|The deal includes financial aid to help developing countries to battle climate change [AFP]|
The United States, India, South Africa, China and Brazil, have reached a climate agreement, titled the “Copenhagen Accord”.
The deal is not legally binding, but a proposal attached to the accord calls for a binding treaty to be pinned down by the end of next year.
These are some of the key points of the agreement, outlined at the climate summit in Copenhagen, the Danish capital.
“Deep cuts in global emissions are required according to science … with a view to reduce global emissions so as to hold the increase in global temperature below two degrees Celsius.”
Details of mitigation plans are included in two separate annexes, one for developed country targets and one for the voluntary pledges of major developing countries.
These are not binding, and describe the current status of pledges – ranging from “under consideration” for the United States to “adopted by legislation” for the European Union.
Financing for poor nations:
“Developed countries shall provide adequate, predictable and sustainable financial resources, technology and capacity-building to support the implementation of adaptation action in developing countries.”
The text mentions the least developed countries, small island developing states and countries in Africa as particularly vulnerable and in need of help.
“Developed countries set a goal of mobilising jointly $100bn a year by 2020 to address the needs of developing countries.
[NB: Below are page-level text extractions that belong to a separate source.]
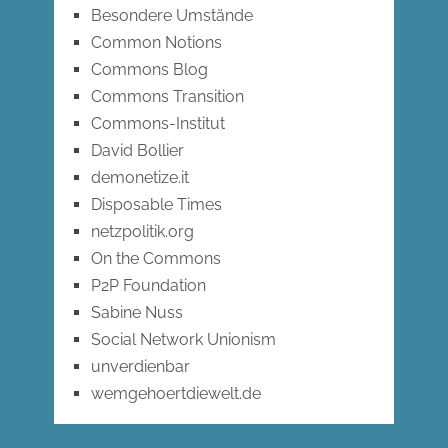
Besondere Umstände
Common Notions
Commons Blog
Commons Transition
Commons-Institut
David Bollier
demonetize.it
Disposable Times
netzpolitik.org
On the Commons
P2P Foundation
Sabine Nuss
Social Network Unionism
unverdienbar
wemgehoertdiewelt.de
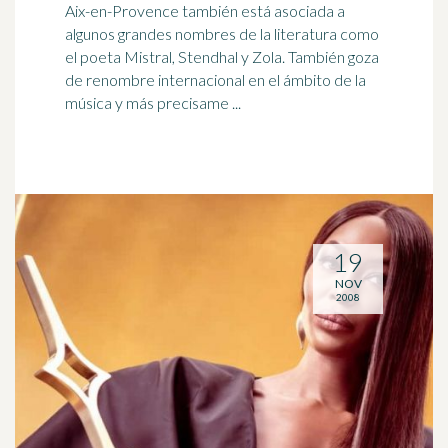
Aix-en-Provence también está asociada a
algunos grandes nombres de la literatura como
el
poeta
Mistral, Stendhal y Zola. También goza
de renombre internacional en el ámbito de la
música y más precisame ...
19
NOV
2008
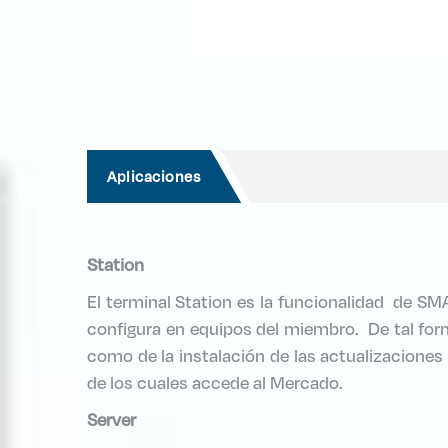
Aplicaciones
Station
El terminal Station es la funcionalidad de S
configura en equipos del miembro. De tal for
como de la instalación de las actualizacione
de los cuales accede al Mercado.
Server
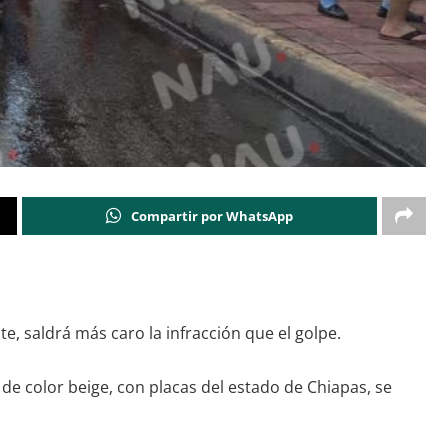
Compartir por WhatsApp
, saldrá más caro la infracción que el golpe.
e color beige, con placas del estado de Chiapas, se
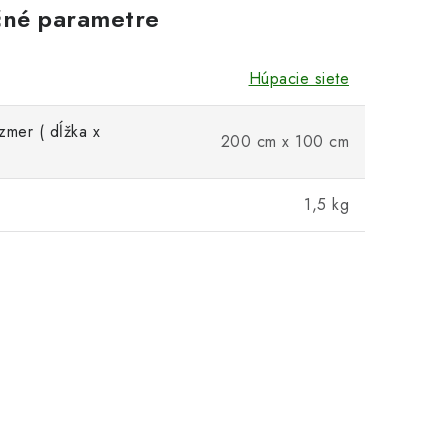
né parametre
Húpacie siete
zmer ( dĺžka x
200 cm x 100 cm
1,5 kg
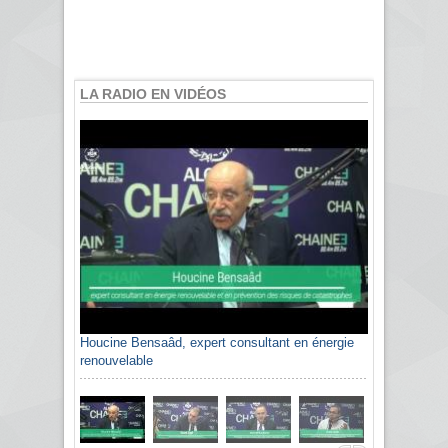
LA RADIO EN VIDÉOS
Houcine Bensaâd, expert consultant en énergie
renouvelable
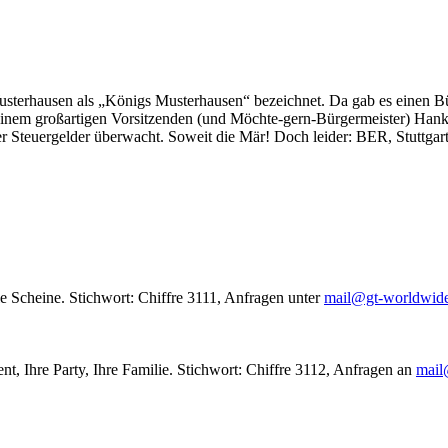
usterhausen als „Königs Musterhausen“ bezeichnet. Da gab es einen Bür
seinem großartigen Vorsitzenden (und Möchte-gern-Bürgermeister) Hank
r Steuergelder überwacht. Soweit die Mär! Doch leider: BER, Stuttgar
le Scheine. Stichwort: Chiffre 3111, Anfragen unter
mail@gt-worldwid
nt, Ihre Party, Ihre Familie. Stichwort: Chiffre 3112, Anfragen an
mail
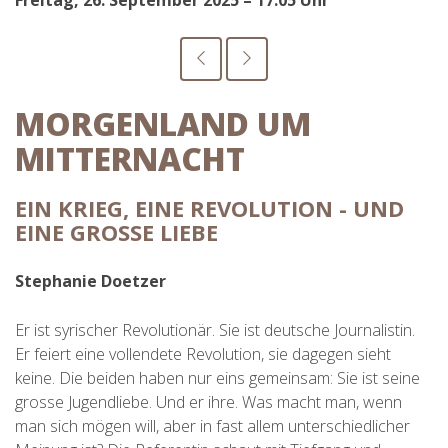
Freitag, 26. September 2025 – 17:05 Uhr
MORGENLAND UM
MITTERNACHT
EIN KRIEG, EINE REVOLUTION - UND
EINE GROSSE LIEBE
Stephanie Doetzer
Er ist syrischer Revolutionär. Sie ist deutsche Journalistin.
Er feiert eine vollendete Revolution, sie dagegen sieht
keine. Die beiden haben nur eins gemeinsam: Sie ist seine
grosse Jugendliebe. Und er ihre. Was macht man, wenn
man sich mögen will, aber in fast allem unterschiedlicher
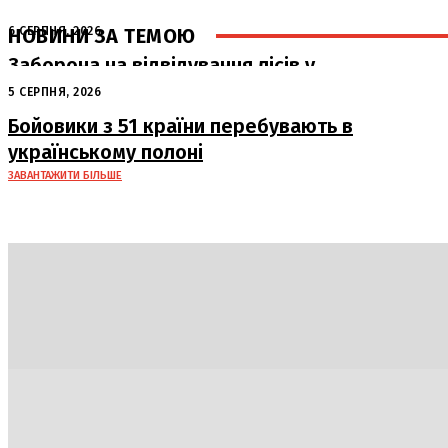
НОВИНИ ЗА ТЕМОЮ
6 СЕРПНЯ, 2026
Заборона на відвідування лісів у
Полтавській області: штрафи до 15
5 СЕРПНЯ, 2026
тисяч гривень
Бойовики з 51 країни перебувають в
українському полоні
ЗАВАНТАЖИТИ БІЛЬШЕ
Політика
Економіка
Бізнес
Блоги
Світ
Техно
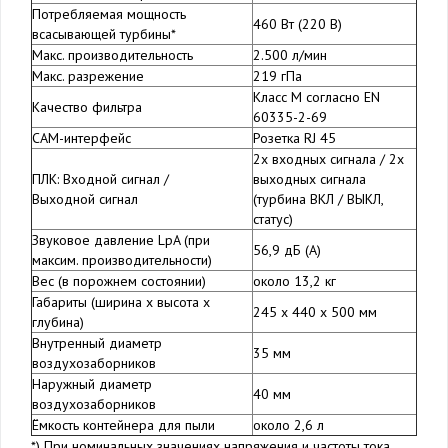
Потребляемая мощность
460 Вт (220 В)
всасывающей турбины*
Макс. производительность
2.500 л/мин
Макс. разрежение
219 гПа
Класс M согласно EN
Качество фильтра
60335-2-69
CAM-интерфейс
Розетка RJ 45
2x входных сигнала / 2x
ПЛК: Входной сигнал /
выходных сигнала
Выходной сигнал
(турбина ВКЛ / ВЫКЛ,
статус)
Звуковое давление LpA (при
56,9 дБ (A)
максим. производительности)
Вес (в порожнем состоянии)
около 13,2 кг
Габариты (ширина х высота х
245 x 440 x 500 мм
глубина)
Внутренный диаметр
35 мм
воздухозаборников
Наружный диаметр
40 мм
воздухозаборников
Ёмкость контейнера для пыли
около 2,6 л
*) При номинальных значениях напряжения и частоты тока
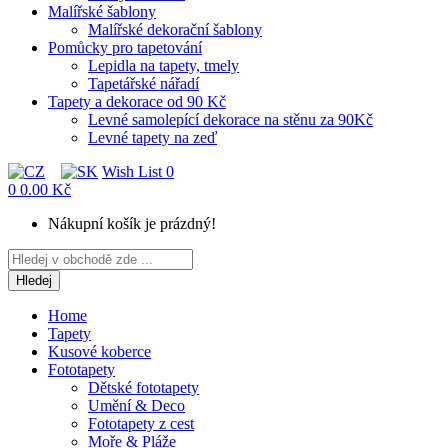
Malířské šablony
Malířské dekorační šablony
Pomůcky pro tapetování
Lepidla na tapety, tmely
Tapetářské nářadí
Tapety a dekorace od 90 Kč
Levné samolepící dekorace na stěnu za 90Kč
Levné tapety na zeď
Wish List
0
0
0.00 Kč
Nákupní košík je prázdný!
Hledej
Home
Tapety
Kusové koberce
Fototapety
Dětské fototapety
Umění & Deco
Fototapety z cest
Moře & Pláže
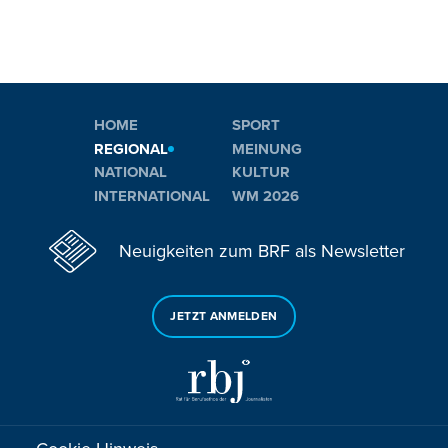
HOME
SPORT
REGIONAL
MEINUNG
NATIONAL
KULTUR
INTERNATIONAL
WM 2026
Neuigkeiten zum BRF als Newsletter
JETZT ANMELDEN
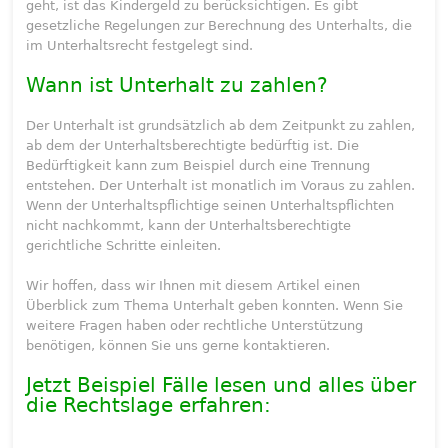
geht, ist das Kindergeld zu berücksichtigen. Es gibt
gesetzliche Regelungen zur Berechnung des Unterhalts, die
im Unterhaltsrecht festgelegt sind.
Wann ist Unterhalt zu zahlen?
Der Unterhalt ist grundsätzlich ab dem Zeitpunkt zu zahlen,
ab dem der Unterhaltsberechtigte bedürftig ist. Die
Bedürftigkeit kann zum Beispiel durch eine Trennung
entstehen. Der Unterhalt ist monatlich im Voraus zu zahlen.
Wenn der Unterhaltspflichtige seinen Unterhaltspflichten
nicht nachkommt, kann der Unterhaltsberechtigte
gerichtliche Schritte einleiten.
Wir hoffen, dass wir Ihnen mit diesem Artikel einen
Überblick zum Thema Unterhalt geben konnten. Wenn Sie
weitere Fragen haben oder rechtliche Unterstützung
benötigen, können Sie uns gerne kontaktieren.
Jetzt Beispiel Fälle lesen und alles über
die Rechtslage erfahren:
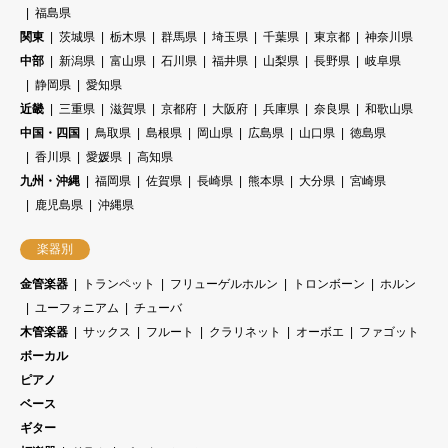
福島県
関東
茨城県
栃木県
群馬県
埼玉県
千葉県
東京都
神奈川県
中部
新潟県
富山県
石川県
福井県
山梨県
長野県
岐阜県
静岡県
愛知県
近畿
三重県
滋賀県
京都府
大阪府
兵庫県
奈良県
和歌山県
中国・四国
鳥取県
島根県
岡山県
広島県
山口県
徳島県
香川県
愛媛県
高知県
九州・沖縄
福岡県
佐賀県
長崎県
熊本県
大分県
宮崎県
鹿児島県
沖縄県
楽器別
金管楽器
トランペット
フリューゲルホルン
トロンボーン
ホルン
ユーフォニアム
チューバ
木管楽器
サックス
フルート
クラリネット
オーボエ
ファゴット
ボーカル
ピアノ
ベース
ギター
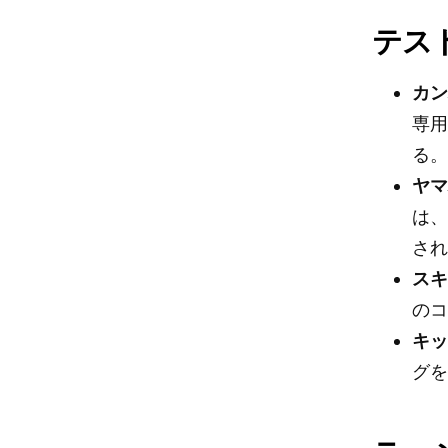
テス
カ
専
る
ヤ
は、
さ
ス
の
キ
グ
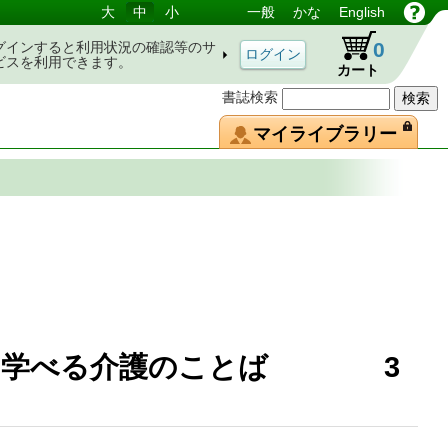
大
中
小
一般
かな
English
0
グインすると利用状況の確認等のサ
ビスを利用できます。
カート
書誌検索
マイライブラリー
しく学べる介護のことば 3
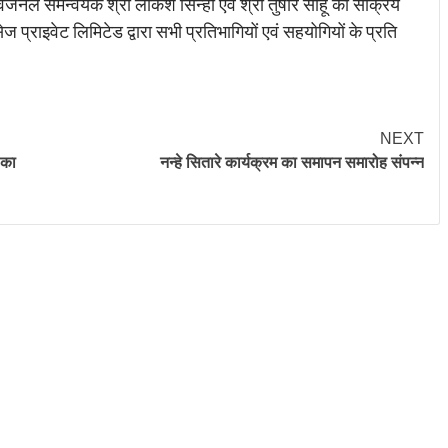
डिविजनल समन्वयक श्री लोकेश सिन्हा एवं श्री तुषार साहू की सक्रिय
्राइवेट लिमिटेड द्वारा सभी प्रतिभागियों एवं सहयोगियों के प्रति
NEXT
 का
नन्हे सितारे कार्यक्रम का समापन समारोह संपन्न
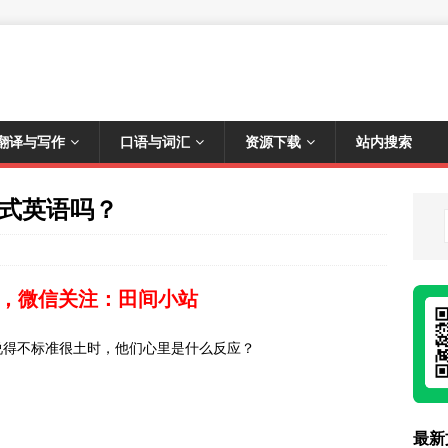
翻译与写作
口语与词汇
资源下载
站内搜索
中式英语吗？
，微信关注：田间小站
说得不标准很土时，他们心里是什么反应？
最新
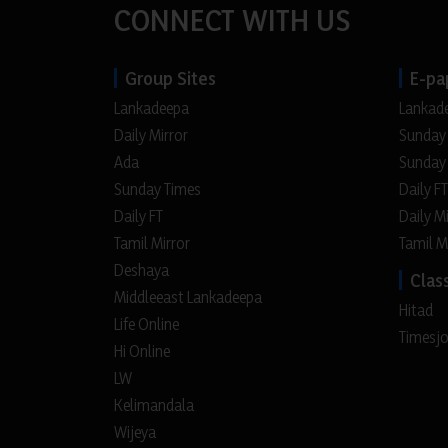
CONNECT WITH US
Group Sites
E-pa
Lankadeepa
Lankad
Daily Mirror
Sunday
Ada
Sunday
Sunday Times
Daily FT
Daily FT
Daily M
Tamil Mirror
Tamil M
Deshaya
Class
Middleeast Lankadeepa
Hitad
Life Online
Timesj
Hi Online
LW
Kelimandala
Wijeya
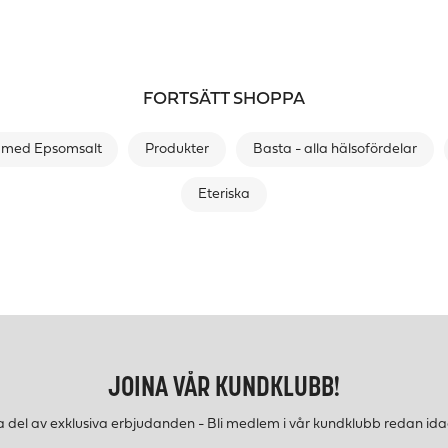
FORTSÄTT SHOPPA
 med Epsomsalt
Produkter
Basta - alla hälsofördelar
Eteriska
JOINA VÅR KUNDKLUBB!
a del av exklusiva erbjudanden - Bli medlem i vår kundklubb redan ida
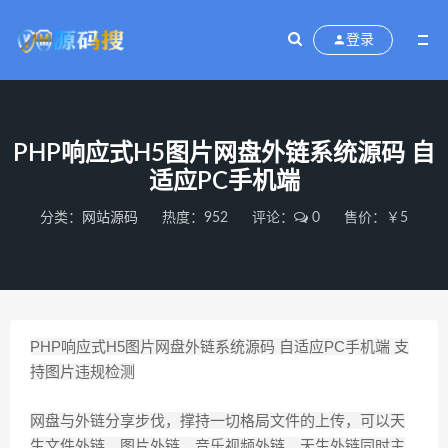
登录
PHP响应式H5图片网盘外链系统源码 自
适应PC手机端
分类：
网站源码
热度：952
评论：
0
售价：￥5
PHP响应式H5图片网盘外链系统源码 自适应PC手机端 支
持图片违规检测
网盘与外链分享步伐，撑持一切格局文件的上传，可以天
生文件外链、图片外链、音乐视频外链，天生外链同时主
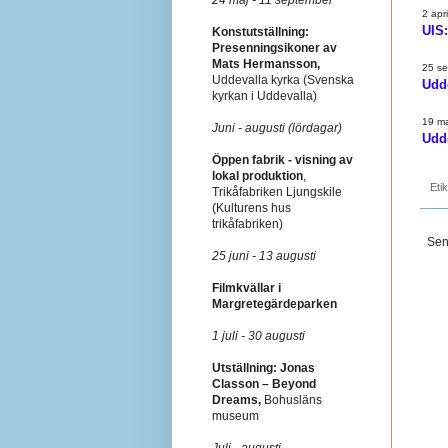
2 apr
UIS
Konstutställning:
Presenningsikoner av
Mats Hermansson,
25 s
Uddevalla kyrka (Svenska
Udd
kyrkan i Uddevalla)
19 ma
Juni - augusti (lördagar)
Udd
Öppen fabrik - visning av
lokal produktion
,
Eti
Trikåfabriken Ljungskile
(Kulturens hus
trikåfabriken)
Sen
25 juni - 13 augusti
Filmkvällar i
Margretegärdeparken
1 juli - 30 augusti
Utställning: Jonas
Classon – Beyond
Dreams,
Bohusläns
museum
Juli - augusti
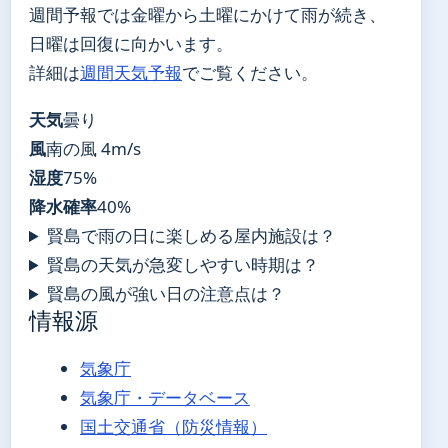
週間予報では金曜から土曜にかけて雨が続き、
日曜は回復に向かいます。
詳細は
週間天気予報
でご覧ください。
天気
曇り
風
南の風 4m/s
湿度
75%
降水確率
40%
賢島で雨の日に楽しめる屋内施設は？
賢島の天気が急変しやすい時期は？
賢島の風が強い日の注意点は？
情報源
気象庁
気象庁・データベース
国土交通省（防災情報）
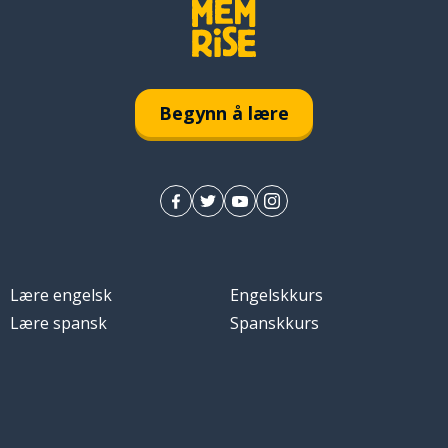
Begynn å lære
Lære engelsk
Engelskkurs
Lære spansk
Spanskkurs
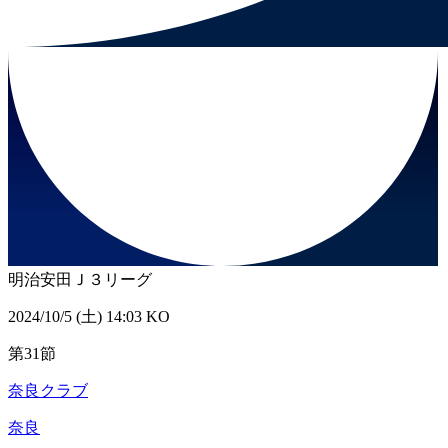
明治安田Ｊ３リーグ
2024/10/5 (土) 14:03 KO
第31節
奈良クラブ
奈良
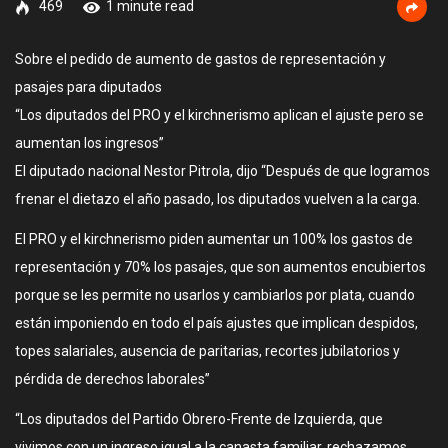
469
1 minute read
Sobre el pedido de aumento de gastos de representación y
pasajes para diputados
“Los diputados del PRO y el kirchnerismo aplican el ajuste pero se
aumentan los ingresos”
El diputado nacional Nestor Pitrola, dijo “Después de que logramos
frenar el dietazo el año pasado, los diputados vuelven a la carga.
El PRO y el kirchnerismo piden aumentar un 100% los gastos de
representación y 70% los pasajes, que son aumentos encubiertos
porque se les permite no usarlos y cambiarlos por plata, cuando
están imponiendo en todo el país ajustes que implican despidos,
topes salariales, ausencia de paritarias, recortes jubilatorios y
pérdida de derechos laborales”
“Los diputados del Partido Obrero-Frente de Izquierda, que
vivimos con un ingreso igual a la canasta familiar, rechazamos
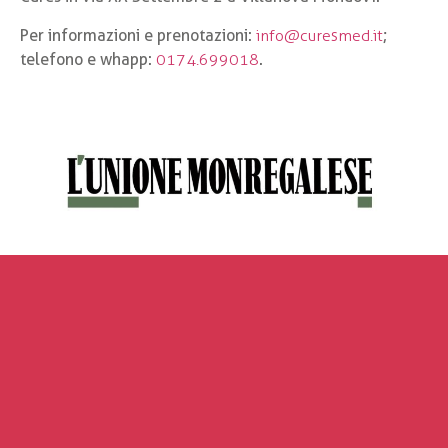
Per informazioni e prenotazioni:
info@curesmed.it
;
telefono e whapp:
0174.699018
.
The funds will come from a wide variety of sources, public and private, bilateral and multilateral.”
An annex carries the following short-term financing pledges from developed countries for 2010-2012:
European Union – $10.6bn
Japan – $11bn
United States – $3.6bn
The accord “recognises the importance of reducing emission from deforestation and forest degradation and the need to enhance removals or greenhouse gas emission by forests”, and agrees to provide “positive incentives” to fund such action with financial resources from the developed world.
Mentioned, but not in detail.
The accord says: “We decide to pursue various approaches, including opportunities to use markets to enhance the cost-effectiveness of and to promote mitigations actions.”
A sticking point for a more comprehensive and binding deal, largely because China refused to accept international controls, the section on monitoring of developing nation pledges is one of the longest in the accord.
It says emerging economies must monitor their efforts and report the results to the United Nations every two years, with some international checks to meet transparency concerns but “to ensure that national sovereignty is respected”.